Sharks globally are under significant threat. There are just over 1,000 species of sharks and rays (belonging to a group of cartilaginous fish whose skeletons are composed of cartilage rather than calcified bone). Sharks grow more slowly, mature later, and produce fewer young than other marine species. This indicates that sharks need greater conservation protection than other fish species. However, existing management plans for sharks have not been particularly effective.

It may also be a surprise that sharks and other large marine creatures play a role in mitigating the threat of climate change. When a sizeable marine organism – e.g., a whale, a shark, or a large fish – dies, its carcass falls to the ocean floor, where its carbon becomes incorporated into the sea floor food web. Such “blue” carbon in the ocean is an important means of removing atmospheric carbon dioxide, thereby mitigating climate change.  However, whale and big fish populations are much smaller today than before industrial whaling and fishing began. Our World in Data has produced a report on the current biomass of specific fish stocks. While the estimated biomass of global tuna populations in 2016 is around one-quarter of what it was between the two World Wars, all tuna stocks show signs of recovery. However, the estimated global biomass of sharks and rays has fallen precipitously since 2010.

One challenge to improving ocean conservation has been the lack of an agreed international governance structure for managing the high seas (the ocean areas that fall outside national economic exclusion zones that cover around half the planet’s surface). A 2016 report by the Pew Charitable Trusts identified 19 governing bodies with a high seas mandate, but most focused only on fisheries management.

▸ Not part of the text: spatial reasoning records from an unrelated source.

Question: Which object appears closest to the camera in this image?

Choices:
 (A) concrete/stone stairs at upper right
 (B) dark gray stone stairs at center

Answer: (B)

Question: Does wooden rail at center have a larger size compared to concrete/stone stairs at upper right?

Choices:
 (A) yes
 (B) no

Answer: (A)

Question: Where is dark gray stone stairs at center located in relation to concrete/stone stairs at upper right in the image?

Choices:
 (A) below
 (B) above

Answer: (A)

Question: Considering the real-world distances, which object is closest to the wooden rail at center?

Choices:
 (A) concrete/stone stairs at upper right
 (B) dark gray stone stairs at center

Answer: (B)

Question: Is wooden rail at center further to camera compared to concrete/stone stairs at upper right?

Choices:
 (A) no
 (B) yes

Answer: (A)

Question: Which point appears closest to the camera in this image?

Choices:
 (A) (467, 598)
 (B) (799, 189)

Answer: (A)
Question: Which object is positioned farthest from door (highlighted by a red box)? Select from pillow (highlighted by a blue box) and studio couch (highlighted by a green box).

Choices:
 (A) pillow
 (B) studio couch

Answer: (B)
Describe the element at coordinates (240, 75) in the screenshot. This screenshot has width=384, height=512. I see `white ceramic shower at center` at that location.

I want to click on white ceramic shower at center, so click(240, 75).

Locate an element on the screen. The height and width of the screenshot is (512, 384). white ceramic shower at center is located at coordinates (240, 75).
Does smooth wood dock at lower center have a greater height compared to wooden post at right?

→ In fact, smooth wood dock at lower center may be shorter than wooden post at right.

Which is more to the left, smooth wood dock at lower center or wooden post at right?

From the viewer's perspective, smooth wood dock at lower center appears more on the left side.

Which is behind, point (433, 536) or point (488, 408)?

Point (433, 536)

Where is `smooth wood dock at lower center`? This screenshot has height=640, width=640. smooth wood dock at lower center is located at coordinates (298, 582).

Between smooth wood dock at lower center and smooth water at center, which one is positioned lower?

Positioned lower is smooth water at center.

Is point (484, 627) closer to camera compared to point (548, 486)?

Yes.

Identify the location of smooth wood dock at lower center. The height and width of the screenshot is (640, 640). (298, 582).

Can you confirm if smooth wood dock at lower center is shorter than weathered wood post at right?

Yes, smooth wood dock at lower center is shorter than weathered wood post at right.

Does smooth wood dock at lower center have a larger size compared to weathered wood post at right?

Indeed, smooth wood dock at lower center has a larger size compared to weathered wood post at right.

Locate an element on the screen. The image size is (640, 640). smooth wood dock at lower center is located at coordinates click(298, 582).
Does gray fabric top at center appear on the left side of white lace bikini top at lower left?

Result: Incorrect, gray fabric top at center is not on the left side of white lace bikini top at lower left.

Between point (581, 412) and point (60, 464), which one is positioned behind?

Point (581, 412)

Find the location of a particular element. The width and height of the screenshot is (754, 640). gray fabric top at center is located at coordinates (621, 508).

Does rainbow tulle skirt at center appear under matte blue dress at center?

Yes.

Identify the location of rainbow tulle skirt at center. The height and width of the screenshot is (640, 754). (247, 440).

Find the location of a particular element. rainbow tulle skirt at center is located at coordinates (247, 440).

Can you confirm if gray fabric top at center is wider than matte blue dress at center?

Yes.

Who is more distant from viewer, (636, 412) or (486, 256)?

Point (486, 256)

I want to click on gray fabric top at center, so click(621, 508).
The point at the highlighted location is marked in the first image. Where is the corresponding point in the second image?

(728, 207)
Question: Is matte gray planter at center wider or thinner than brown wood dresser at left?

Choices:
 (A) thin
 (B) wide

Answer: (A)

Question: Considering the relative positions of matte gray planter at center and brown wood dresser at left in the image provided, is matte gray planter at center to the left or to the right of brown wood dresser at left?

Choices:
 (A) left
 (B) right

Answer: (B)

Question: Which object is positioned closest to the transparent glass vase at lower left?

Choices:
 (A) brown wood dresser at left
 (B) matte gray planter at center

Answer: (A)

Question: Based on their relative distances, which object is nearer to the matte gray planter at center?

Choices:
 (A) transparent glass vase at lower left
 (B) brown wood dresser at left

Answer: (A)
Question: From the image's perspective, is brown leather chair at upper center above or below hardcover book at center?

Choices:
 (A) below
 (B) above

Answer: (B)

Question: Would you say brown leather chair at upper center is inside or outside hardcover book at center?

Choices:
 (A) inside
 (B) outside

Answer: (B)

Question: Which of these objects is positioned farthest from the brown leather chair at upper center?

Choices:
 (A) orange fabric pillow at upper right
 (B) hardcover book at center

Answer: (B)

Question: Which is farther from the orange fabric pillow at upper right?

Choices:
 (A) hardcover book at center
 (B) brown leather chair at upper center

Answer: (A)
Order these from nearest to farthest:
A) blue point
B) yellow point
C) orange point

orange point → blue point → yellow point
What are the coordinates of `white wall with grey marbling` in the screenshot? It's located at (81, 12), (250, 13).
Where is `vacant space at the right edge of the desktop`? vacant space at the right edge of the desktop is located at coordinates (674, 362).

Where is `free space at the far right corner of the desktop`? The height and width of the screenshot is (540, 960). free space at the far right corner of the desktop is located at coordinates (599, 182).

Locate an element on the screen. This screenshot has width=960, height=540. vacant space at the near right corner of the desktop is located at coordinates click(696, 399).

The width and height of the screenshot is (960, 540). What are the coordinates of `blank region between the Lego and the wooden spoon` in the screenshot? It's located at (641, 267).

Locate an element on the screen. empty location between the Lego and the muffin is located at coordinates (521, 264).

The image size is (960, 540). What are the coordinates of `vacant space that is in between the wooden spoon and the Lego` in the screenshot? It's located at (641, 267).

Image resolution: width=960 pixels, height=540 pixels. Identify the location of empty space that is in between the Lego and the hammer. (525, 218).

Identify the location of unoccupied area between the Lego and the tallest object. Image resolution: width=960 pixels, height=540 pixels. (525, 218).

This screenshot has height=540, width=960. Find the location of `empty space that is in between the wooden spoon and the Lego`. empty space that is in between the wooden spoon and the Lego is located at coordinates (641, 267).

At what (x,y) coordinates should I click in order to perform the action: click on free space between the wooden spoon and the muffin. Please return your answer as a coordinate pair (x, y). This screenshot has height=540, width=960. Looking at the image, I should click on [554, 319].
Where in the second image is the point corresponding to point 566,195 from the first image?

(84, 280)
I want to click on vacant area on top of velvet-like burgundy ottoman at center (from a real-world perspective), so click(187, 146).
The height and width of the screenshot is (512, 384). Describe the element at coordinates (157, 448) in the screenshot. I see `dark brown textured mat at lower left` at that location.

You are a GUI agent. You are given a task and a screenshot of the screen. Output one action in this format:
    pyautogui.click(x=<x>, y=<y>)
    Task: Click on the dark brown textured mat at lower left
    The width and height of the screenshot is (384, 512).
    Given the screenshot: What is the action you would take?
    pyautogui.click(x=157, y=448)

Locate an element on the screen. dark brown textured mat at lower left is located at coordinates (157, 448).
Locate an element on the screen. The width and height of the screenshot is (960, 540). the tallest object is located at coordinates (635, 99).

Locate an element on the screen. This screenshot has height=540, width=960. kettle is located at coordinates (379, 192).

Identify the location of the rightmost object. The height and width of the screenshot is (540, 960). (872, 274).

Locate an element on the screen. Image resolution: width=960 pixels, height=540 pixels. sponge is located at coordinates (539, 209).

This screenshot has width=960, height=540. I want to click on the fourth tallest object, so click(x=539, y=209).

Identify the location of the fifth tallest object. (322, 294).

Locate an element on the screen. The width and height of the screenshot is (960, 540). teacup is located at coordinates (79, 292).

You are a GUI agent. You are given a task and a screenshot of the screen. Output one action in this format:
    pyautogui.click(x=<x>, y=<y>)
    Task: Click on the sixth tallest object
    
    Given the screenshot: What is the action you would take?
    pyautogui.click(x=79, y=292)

In 2023, the UN agreed on a new international agreement establishing a comprehensive governance structure to protect the high seas, identified by Sweden as the most important international agreement since the 2015 Paris Agreement on climate change. The treaty provides a legal framework to create marine protected areas and other area-based management of the high seas. However, the treaty’s language must be finalized, and negotiators must still persuade their countries to adopt the treaty formally.  So far, 83 countries have signed the treaty (indicating a commitment to seek formal ratification), but no country has yet ratified it.